Dataset START

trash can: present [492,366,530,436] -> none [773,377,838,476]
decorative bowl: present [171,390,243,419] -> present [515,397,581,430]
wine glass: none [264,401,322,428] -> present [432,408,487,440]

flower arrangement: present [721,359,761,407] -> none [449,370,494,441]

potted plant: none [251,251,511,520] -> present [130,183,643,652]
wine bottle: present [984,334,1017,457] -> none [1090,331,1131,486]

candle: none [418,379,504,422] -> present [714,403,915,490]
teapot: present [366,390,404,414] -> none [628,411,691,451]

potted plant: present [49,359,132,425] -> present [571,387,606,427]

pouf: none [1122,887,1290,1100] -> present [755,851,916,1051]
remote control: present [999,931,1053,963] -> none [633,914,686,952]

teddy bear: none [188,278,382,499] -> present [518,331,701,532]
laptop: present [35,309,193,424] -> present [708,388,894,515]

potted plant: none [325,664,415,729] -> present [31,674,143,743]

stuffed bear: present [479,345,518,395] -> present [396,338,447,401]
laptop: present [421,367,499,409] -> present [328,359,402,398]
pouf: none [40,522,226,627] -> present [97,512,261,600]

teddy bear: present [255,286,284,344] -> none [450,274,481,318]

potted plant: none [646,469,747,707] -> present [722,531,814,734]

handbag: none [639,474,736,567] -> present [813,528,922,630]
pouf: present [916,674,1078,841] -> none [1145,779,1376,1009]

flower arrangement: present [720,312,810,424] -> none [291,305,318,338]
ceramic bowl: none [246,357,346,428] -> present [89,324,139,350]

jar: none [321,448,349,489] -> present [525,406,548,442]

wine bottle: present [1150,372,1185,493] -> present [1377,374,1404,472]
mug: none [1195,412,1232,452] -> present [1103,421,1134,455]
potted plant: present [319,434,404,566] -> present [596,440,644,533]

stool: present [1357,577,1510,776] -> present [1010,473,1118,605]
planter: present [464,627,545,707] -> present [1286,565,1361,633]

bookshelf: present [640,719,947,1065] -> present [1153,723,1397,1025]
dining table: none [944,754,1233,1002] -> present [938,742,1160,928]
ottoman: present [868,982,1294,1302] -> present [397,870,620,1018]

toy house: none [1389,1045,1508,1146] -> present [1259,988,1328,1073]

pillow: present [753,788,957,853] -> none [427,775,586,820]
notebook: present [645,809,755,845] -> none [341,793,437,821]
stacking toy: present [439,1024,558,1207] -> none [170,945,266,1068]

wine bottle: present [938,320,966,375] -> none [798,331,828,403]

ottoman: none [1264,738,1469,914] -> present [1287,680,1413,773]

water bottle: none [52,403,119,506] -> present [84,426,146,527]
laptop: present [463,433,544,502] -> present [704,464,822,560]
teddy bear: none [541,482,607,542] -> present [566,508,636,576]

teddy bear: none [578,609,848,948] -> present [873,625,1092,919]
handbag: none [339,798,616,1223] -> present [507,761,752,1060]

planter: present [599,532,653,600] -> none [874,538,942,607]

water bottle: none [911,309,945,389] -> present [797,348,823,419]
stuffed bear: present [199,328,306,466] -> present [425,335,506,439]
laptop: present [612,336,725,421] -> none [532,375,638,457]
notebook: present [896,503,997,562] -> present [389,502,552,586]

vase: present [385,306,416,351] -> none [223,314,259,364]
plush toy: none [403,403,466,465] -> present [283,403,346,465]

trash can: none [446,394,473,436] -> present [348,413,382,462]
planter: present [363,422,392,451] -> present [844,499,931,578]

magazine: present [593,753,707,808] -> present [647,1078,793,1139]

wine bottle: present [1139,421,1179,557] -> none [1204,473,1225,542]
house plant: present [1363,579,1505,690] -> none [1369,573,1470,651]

Dataset END

__What the task requires__
Every record above is to be transcribed exactly.

__Exercise result__
trash can: present [492,366,530,436] -> none [773,377,838,476]
decorative bowl: present [171,390,243,419] -> present [515,397,581,430]
wine glass: none [264,401,322,428] -> present [432,408,487,440]

flower arrangement: present [721,359,761,407] -> none [449,370,494,441]

potted plant: none [251,251,511,520] -> present [130,183,643,652]
wine bottle: present [984,334,1017,457] -> none [1090,331,1131,486]

candle: none [418,379,504,422] -> present [714,403,915,490]
teapot: present [366,390,404,414] -> none [628,411,691,451]

potted plant: present [49,359,132,425] -> present [571,387,606,427]

pouf: none [1122,887,1290,1100] -> present [755,851,916,1051]
remote control: present [999,931,1053,963] -> none [633,914,686,952]

teddy bear: none [188,278,382,499] -> present [518,331,701,532]
laptop: present [35,309,193,424] -> present [708,388,894,515]

potted plant: none [325,664,415,729] -> present [31,674,143,743]

stuffed bear: present [479,345,518,395] -> present [396,338,447,401]
laptop: present [421,367,499,409] -> present [328,359,402,398]
pouf: none [40,522,226,627] -> present [97,512,261,600]

teddy bear: present [255,286,284,344] -> none [450,274,481,318]

potted plant: none [646,469,747,707] -> present [722,531,814,734]

handbag: none [639,474,736,567] -> present [813,528,922,630]
pouf: present [916,674,1078,841] -> none [1145,779,1376,1009]

flower arrangement: present [720,312,810,424] -> none [291,305,318,338]
ceramic bowl: none [246,357,346,428] -> present [89,324,139,350]

jar: none [321,448,349,489] -> present [525,406,548,442]

wine bottle: present [1150,372,1185,493] -> present [1377,374,1404,472]
mug: none [1195,412,1232,452] -> present [1103,421,1134,455]
potted plant: present [319,434,404,566] -> present [596,440,644,533]

stool: present [1357,577,1510,776] -> present [1010,473,1118,605]
planter: present [464,627,545,707] -> present [1286,565,1361,633]

bookshelf: present [640,719,947,1065] -> present [1153,723,1397,1025]
dining table: none [944,754,1233,1002] -> present [938,742,1160,928]
ottoman: present [868,982,1294,1302] -> present [397,870,620,1018]

toy house: none [1389,1045,1508,1146] -> present [1259,988,1328,1073]

pillow: present [753,788,957,853] -> none [427,775,586,820]
notebook: present [645,809,755,845] -> none [341,793,437,821]
stacking toy: present [439,1024,558,1207] -> none [170,945,266,1068]

wine bottle: present [938,320,966,375] -> none [798,331,828,403]

ottoman: none [1264,738,1469,914] -> present [1287,680,1413,773]

water bottle: none [52,403,119,506] -> present [84,426,146,527]
laptop: present [463,433,544,502] -> present [704,464,822,560]
teddy bear: none [541,482,607,542] -> present [566,508,636,576]

teddy bear: none [578,609,848,948] -> present [873,625,1092,919]
handbag: none [339,798,616,1223] -> present [507,761,752,1060]

planter: present [599,532,653,600] -> none [874,538,942,607]

water bottle: none [911,309,945,389] -> present [797,348,823,419]
stuffed bear: present [199,328,306,466] -> present [425,335,506,439]
laptop: present [612,336,725,421] -> none [532,375,638,457]
notebook: present [896,503,997,562] -> present [389,502,552,586]

vase: present [385,306,416,351] -> none [223,314,259,364]
plush toy: none [403,403,466,465] -> present [283,403,346,465]

trash can: none [446,394,473,436] -> present [348,413,382,462]
planter: present [363,422,392,451] -> present [844,499,931,578]

magazine: present [593,753,707,808] -> present [647,1078,793,1139]

wine bottle: present [1139,421,1179,557] -> none [1204,473,1225,542]
house plant: present [1363,579,1505,690] -> none [1369,573,1470,651]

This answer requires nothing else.